I think that this case is tragic, but I'm nos sure that much about it can be extrapolated to the issue at large.
At what age do we say that someone can be assumed to know their own mind? At my time of life, I can say (and mean it) that 25 year olds are very young, but at the same time, they are fully functioning adults, who can make legally binding decisions about all sorts of things, and be expected to take the consequences of those actions. We can't reasonably say that someone has to be older to make decisions about their own lives, effectively pushing the age of majority to 30 or so.
I have a lot more sympathy for children who are encouraged to explore ideas about transitioning by teachers/parents/society - if not overtly (although the push to teach that there are 100 genders or whatever is making this more overt), by the non-questioning, knee-jerk way in which 'being in the wrong body' is accepted as the most likely reason for all sorts of distress.
When someone is told something for long enough at a young age they are more likely to believe it - after all, children have picked up on the sorts of gender stereotyping that feminists have fought against for years. Blue or pink, dolls or Tonka toys, toy kitchens or garages - that sort of thing.
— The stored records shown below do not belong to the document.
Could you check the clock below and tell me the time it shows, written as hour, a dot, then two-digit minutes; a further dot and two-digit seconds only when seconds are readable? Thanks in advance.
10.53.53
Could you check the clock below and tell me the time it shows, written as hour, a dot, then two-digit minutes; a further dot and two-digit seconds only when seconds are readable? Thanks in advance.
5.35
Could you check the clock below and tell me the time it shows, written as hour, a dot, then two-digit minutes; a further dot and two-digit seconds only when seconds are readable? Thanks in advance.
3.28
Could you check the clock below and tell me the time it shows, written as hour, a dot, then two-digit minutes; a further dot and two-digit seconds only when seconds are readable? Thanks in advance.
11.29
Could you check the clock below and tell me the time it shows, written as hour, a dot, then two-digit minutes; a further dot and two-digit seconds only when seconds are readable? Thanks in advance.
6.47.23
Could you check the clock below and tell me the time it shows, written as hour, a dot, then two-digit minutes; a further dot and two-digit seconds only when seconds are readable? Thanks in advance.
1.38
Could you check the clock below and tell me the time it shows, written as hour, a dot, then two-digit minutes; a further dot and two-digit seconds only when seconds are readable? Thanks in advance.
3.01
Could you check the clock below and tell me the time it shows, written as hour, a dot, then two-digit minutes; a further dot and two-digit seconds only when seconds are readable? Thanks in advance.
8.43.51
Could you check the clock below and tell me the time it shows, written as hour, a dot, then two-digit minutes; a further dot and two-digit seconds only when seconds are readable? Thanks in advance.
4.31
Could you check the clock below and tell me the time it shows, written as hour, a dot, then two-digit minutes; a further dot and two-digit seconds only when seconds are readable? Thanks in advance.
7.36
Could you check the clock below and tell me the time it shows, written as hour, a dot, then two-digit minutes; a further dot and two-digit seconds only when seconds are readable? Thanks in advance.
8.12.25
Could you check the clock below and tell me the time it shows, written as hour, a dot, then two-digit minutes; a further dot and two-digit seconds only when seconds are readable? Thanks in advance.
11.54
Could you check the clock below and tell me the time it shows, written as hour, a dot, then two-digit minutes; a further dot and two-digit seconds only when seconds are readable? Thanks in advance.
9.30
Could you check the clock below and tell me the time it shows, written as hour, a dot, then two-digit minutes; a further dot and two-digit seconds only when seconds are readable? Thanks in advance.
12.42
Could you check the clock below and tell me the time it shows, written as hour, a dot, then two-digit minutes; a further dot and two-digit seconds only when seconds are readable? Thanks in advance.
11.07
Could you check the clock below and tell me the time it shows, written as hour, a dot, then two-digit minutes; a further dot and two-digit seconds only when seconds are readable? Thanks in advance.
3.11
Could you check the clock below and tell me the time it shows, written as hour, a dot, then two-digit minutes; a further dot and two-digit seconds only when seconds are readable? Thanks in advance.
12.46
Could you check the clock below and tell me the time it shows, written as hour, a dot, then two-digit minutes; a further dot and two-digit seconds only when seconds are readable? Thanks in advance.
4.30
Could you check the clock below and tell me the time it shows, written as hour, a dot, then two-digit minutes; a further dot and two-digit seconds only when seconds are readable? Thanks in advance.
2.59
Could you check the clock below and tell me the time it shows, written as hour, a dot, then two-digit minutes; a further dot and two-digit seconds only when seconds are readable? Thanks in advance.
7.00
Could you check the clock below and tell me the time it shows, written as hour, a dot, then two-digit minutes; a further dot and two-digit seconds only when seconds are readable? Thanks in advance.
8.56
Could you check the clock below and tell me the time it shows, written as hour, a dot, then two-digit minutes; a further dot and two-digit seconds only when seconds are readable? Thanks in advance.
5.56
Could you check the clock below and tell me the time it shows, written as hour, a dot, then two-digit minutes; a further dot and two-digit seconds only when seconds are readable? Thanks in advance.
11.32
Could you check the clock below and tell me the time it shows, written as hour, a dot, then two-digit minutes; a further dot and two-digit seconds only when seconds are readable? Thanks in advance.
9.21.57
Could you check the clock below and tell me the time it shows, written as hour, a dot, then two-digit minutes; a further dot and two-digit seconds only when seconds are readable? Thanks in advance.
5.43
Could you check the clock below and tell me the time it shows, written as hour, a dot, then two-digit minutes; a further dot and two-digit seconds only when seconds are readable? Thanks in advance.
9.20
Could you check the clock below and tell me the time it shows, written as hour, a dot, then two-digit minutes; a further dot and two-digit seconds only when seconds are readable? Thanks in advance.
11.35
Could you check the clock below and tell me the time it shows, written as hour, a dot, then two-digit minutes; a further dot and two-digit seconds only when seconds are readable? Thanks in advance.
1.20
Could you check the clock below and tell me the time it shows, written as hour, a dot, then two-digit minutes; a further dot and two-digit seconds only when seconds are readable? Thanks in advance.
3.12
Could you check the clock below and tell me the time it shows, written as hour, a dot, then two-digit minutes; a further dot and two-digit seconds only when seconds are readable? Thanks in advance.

Preference for the sorts of toys that many of us will have seen as unisex is now being interpreted as grounds for assuming that a child would be happier if treated as the opposite sex from the one they are. I find that more worrying than one case of an adult making a terrible mistake, really. That is not to say that I don't sympathise with TullipR - of course I do. His life is ruined.
If anything good can come from this it will be that adults will see what can happen and the push back against Stonewall and all its works will gather even more momentum. Let's hope so.